To clarify: you can either justify everything, spacing it all out evenly, or you can justify only the distance between systems and leave the staff distances alone. When I have multiple systems on a page with multiple staves, I typically use only SYSTEM justification, not STAFF justification. Because staff justification can result in some pretty enormous distances if your “minimum percentage” is too low… and it can make the score confusing to distinguish between systems. I only do staff justification when I have a full score that takes up one system per page.

Actually, I do allow for some staff justification, I just set the value pretty high, so it rarely triggers.

I prefer to set the Ideal Gaps section to my liking instead. Then the spaces between staves is constant throughout my layout.

Once you fiddle with it and see how the results change for different values, I do indeed prefer this method now.
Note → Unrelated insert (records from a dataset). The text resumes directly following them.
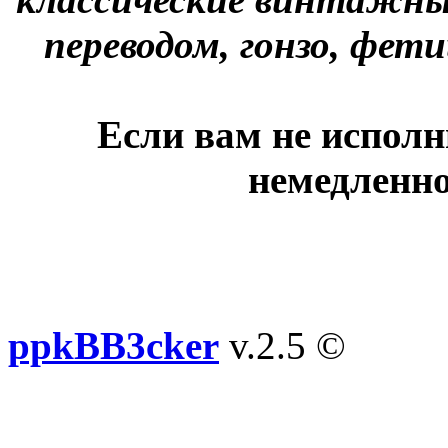
переводом, гонзо, фети
Если вам не исполн
немедленно
ppkBB3cker
v.2.5 ©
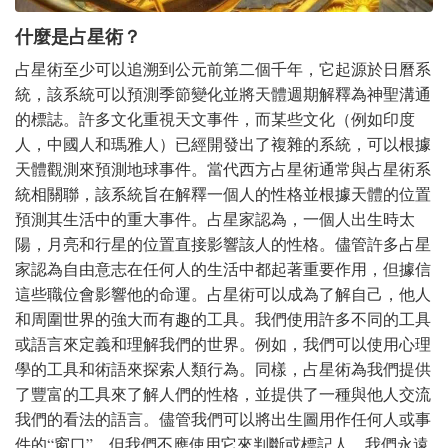
什麼是占星術？
占星術至少可以追溯到公元前第二個千年，它起源於日曆系
統，該系統可以預測季節變化並將天體週期解釋為神聖溝通
的標誌。許多文化重視天文事件，而某些文化（例如印度
人，中國人和瑪雅人）已經開發出了複雜的系統，可以根據
天體觀測來預測地球事件。當代西方占星術通常與占星術系
統相關聯，該系統旨在解釋一個人的性格並根據天體的位置
預測其生活中的重大事件。占星家認為，一個人出生時太
陽，月亮和行星的位置直接影響該人的性格。儘管許多占星
家認為自由意志在任何人的生活中都起著重要作用，但據信
這些職位會影響他的命運。占星術可以成為了解自己，他人
和周圍世界的強大而有趣的工具。我們使用許多不同的工具
或語言來定義和理解我們的世界。例如，我們可以使用心理
學的工具和術語來探索人類行為。同樣，占星術為我們提供
了豐富的工具來了解人們的性格，並提供了一種與他人交流
我們的看法的語言。儘管我們可以將出生圖用作任何人或事
件的“窗口”，但我們不應使用它來判斷或標記人。我們永遠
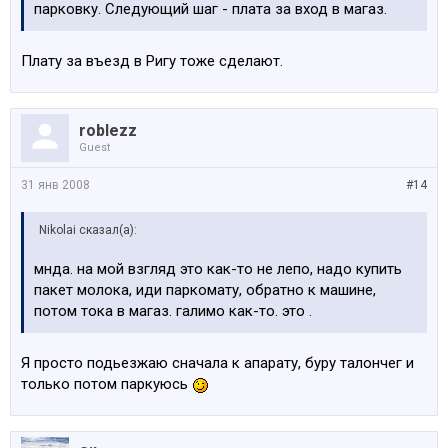
парковку. Следующий шаг - плата за вход в магаз.
Плату за въезд в Ригу тоже сделают.
roblezz
Guest
31 янв 2008
#14
Nikolai сказал(а):
мнда. на мой взгляд это как-то не лепо, надо купить
пакет молока, иди паркомату, обратно к машине,
потом тока в магаз. галимо как-то. это .
Я просто подьезжаю сначала к апарату, буру талончег и
только потом паркуюсь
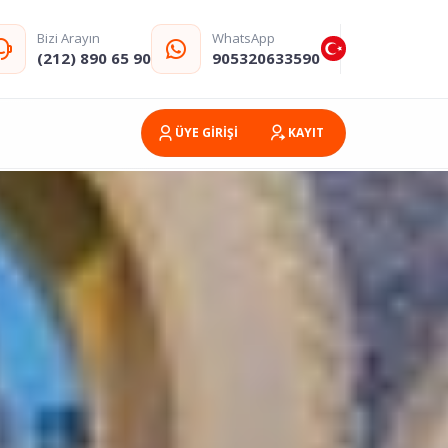
Bizi Arayın
WhatsApp
(212) 890 65 90
905320633590
ÜYE GİRİŞİ
KAYIT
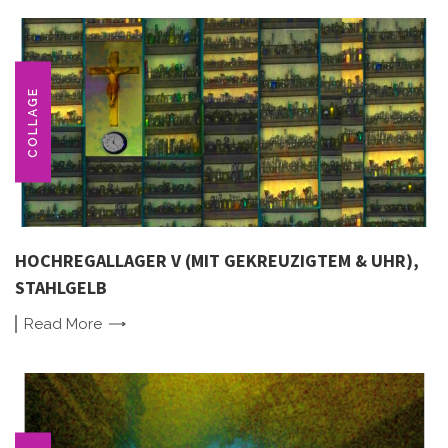
COLLAGE
HOCHREGALLAGER V (MIT GEKREUZIGTEM & UHR),
STAHLGELB
Read
More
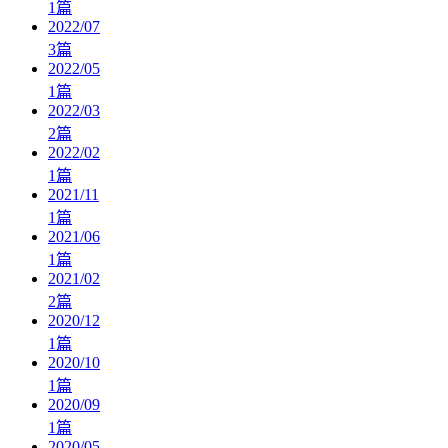
1
篇
2022/07
3
篇
2022/05
1
篇
2022/03
2
篇
2022/02
1
篇
2021/11
1
篇
2021/06
1
篇
2021/02
2
篇
2020/12
1
篇
2020/10
1
篇
2020/09
1
篇
2020/05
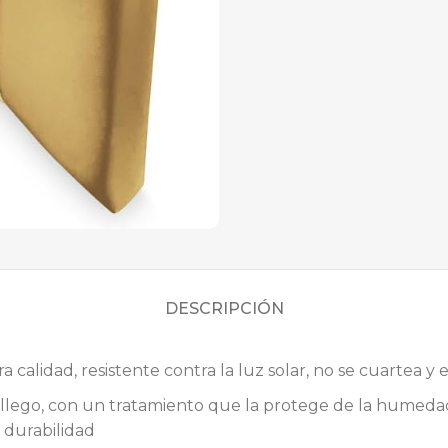
DESCRIPCIÓN
 calidad, resistente contra la luz solar, no se cuartea 
llego, con un tratamiento que la protege de la humedad
a durabilidad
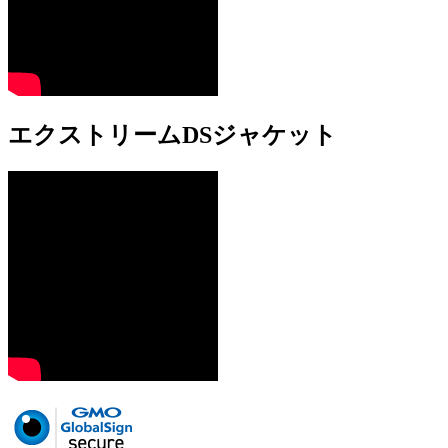
エクストリームDSジャケット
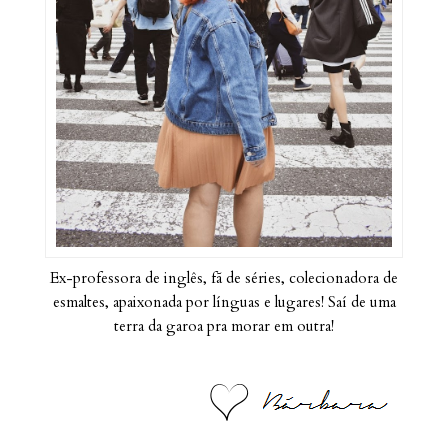
Ex-professora de inglês, fã de séries, colecionadora de
esmaltes, apaixonada por línguas e lugares! Saí de uma
terra da garoa pra morar em outra!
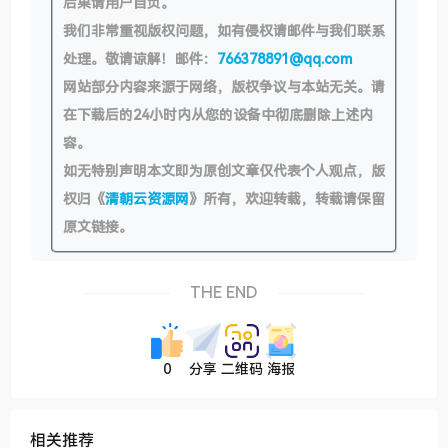
后果请用户自负。
我们非常重视版权问题，如有侵权请邮件与我们联系
处理。敬请谅解！邮件：
766378891@qq.com
网站部分内容来源于网络，版权争议与本站无关。请
在下载后的24小时内从您的设备中彻底删除上述内
容。
如无特别声明本文即为原创文章仅代表个人观点，版
权归《
清朝云资源网
》所有，欢迎转载，转载请保留
原文链接。
THE END
0
分享
二维码
海报
相关推荐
And one notices that, despite adding all this white space, the collision was not actually avoided anyway (with the “p tutti”)

Just in case you’re not aware; if you hold down alt(/option) while dragging, the other staves will move proportionally, which make these manual adjustments much simpler.

Thanks!! I think I learned this when I first started learning Dorico and then promptly forgot it! Helpful.

Yes, that’s called concertina drag or something, right? I was aware of it. Kind of. But thanks for pointing me to it again, I may actually use it more often from now on because it turns out to be more useful than I thought. :slight_smile: I hereby withdraw my feature request.

Great discussion here, but I’m still completely baffled as to how to move a rehearsal mark manually in engraving mode. In the particular instance today, when I add it, it causes the repeat endings just before it to leap up way above the bar in a completely unsatisfying way. In sibelius I could just grab the rehearsal mark and nudge it over. or, worst case, attach it to the second note in the bar. In this case, the second note is “too far” away and it also looks dreadful.

I can find no instructions in the manual about how to manually move system objects – I’m a noob and it’s super frustrating. all help much appreciated.

Jake, it is as simple as clicking on it and moving it (or using alt+arrows):

move rehearsal mark

It’s quite possible you’ll need to drag the rehearsal mark up and the repeat endings back down. Also, depending on the situation, turning off the “avoid collisions” property in engrave mode can help with various things. Also, decreasing the default padding of rehearsal marks in engraving options is typically a good idea.

Sorry to hear that - if you want to move system objects to change where they appear in the system, you can do that as per the steps here.

For moving rehearsal marks graphically in Engrave mode, see here.

Thanks to both of you. I’m such a noob that the very basic things I need to try to figure out aren’t really covered in the documentation. For example, there is a whole header about changing default stem directions for a whole score but it took me ages to figure out how to change the direction of one single note stem. I don’t even want to try to figure out how to remove a courtesy flat because I fear it will be another hour down a rabbit hole because the documentation doesn’t respond to my search terms. My needs are also very peculiar – we’re working with old manuscripts and trying to recreate what we see on the page, which often breaks the common rules for engraving today. anyway, thanks. i know i’ll get there eventually.